In this respect, the study by Kildemoes and colleagues (6) in this issue of the Journal of Clinical Endocrinology and Metabolism provides urgently needed information for one of the LAGH preparations. Somapacitan, a noncovalent albumin-binding GH compound, is at an advanced stage of development (1). Data on efficacy and safety are available for children and adults (7, 8). In earlier studies with high sampling frequency, nonlinear PD models were developed specific for somapacitan. Using this information, Kildemoes and colleagues now present data on the development and assessment of linear models for predicting mean and peak IGF-I concentrations from samples taken at any time point during the dosing interval. This is important to allow physician and patients flexibility with sampling for IGF-I measurements. While retaining the demographic characteristics from the original studies, they performed a full parametric simulation for all participants at all doses, ending up with 39 200 IGF-I profiles. Notably, only simulated profiles with an average IGF-I SD score (SDS) greater than 4 over the whole dosing interval were excluded, but peak IGF-I greater than 4 SDS—as occasionally seen in LAGH clinical trials—were included. IGF-I profiles were found to depend on dose, with higher doses associated with higher fluctuations. In adults, low body weight was also associated with greater fluctuations, but this was not seen in models for children.
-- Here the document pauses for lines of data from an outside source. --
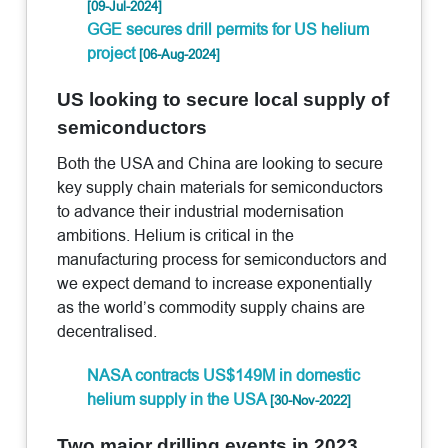
[09-Jul-2024]
GGE secures drill permits for US helium
project
[06-Aug-2024]
US looking to secure local supply of
semiconductors
Both the USA and China are looking to secure
key supply chain materials for semiconductors
to advance their industrial modernisation
ambitions. Helium is critical in the
manufacturing process for semiconductors and
we expect demand to increase exponentially
as the world’s commodity supply chains are
decentralised.
NASA contracts US$149M in domestic
helium supply in the USA
[30-Nov-2022]
Two major drilling events in 2023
The authors state that their linearized models provide “a reliable prediction of the weekly mean and/or peak IGF-I SDS” but make clear this applies only if samples are taken at steady state. Early in treatment it is less reliable, but also after dose adjustments, reliable predictions can be made only after at least one dosing interval at the new dose has passed. To put “reliability” of predictions in a clinical context, it is helpful that the authors provide 90% prediction intervals (PIs) for samples taken on different days in Table 1. For example, while the 90% PI for mean IGF-I in adults is as high as ± 0.6 SDS with sampling on days 0 or 7, it is only ± 0.2 SDS on days 4 or 5 after. Prediction of peak IGF-I SDS from a single blood sample is best on day 2 (± 0.1 SDS), but poor on day 0 or any day after day 5 (> ± 0.7 SDS). The acceptable degree of uncertainty obviously needs to be decided by clinicians, but the information provided by Kildemoes and colleagues is key to include IGF-I in an educated decision.

The authors also discuss limitations of their model. First, it was developed based on retrospective data. While it looks appropriate from a model-building point of view, it would be reassuring to see data confirming its reliability from upcoming, prospective observational studies. This would also allow us to establish how reliability might be affected by differences between IGF-I assays and reference intervals, and by dose-to-dose variations in bioavailability in a real-world scenario.

The most important aspect for successful clinical implementation of optimal monitoring of LAGH treatment in our view relates to practicality: Few physicians will appreciate the need to use sophisticated formulas, and to look for “slope of variables” presented in this article. The data presented suggest that—if blood sampling at defined time points is feasible (for the patient and the physician)—the use of samples taken on day 4 or 5 after administration is appropriate to get an estimate of mean IGF-I. In the clinical context, the 90% PI of ± 0.2 SDS seems acceptable for most situations. However, to give more flexibility regarding sampling time points, and to make dose adjustments in LAGH treatment as convenient as we know it from daily GH, the algorithms should be transferred to easy-to-use, electronic tools. Ideally, physicians should need to enter only the dose, weight, time point of sampling, and IGF-I to obtain the appropriate interpretation. We acknowledge this is not any easy task. Differences in IGF-I assays have to be taken into account, the device needs formal approval, and it needs to be adjusted for each individual LAGH product. However, with LAGH, timing is an art—and manufacturers need to help the artist!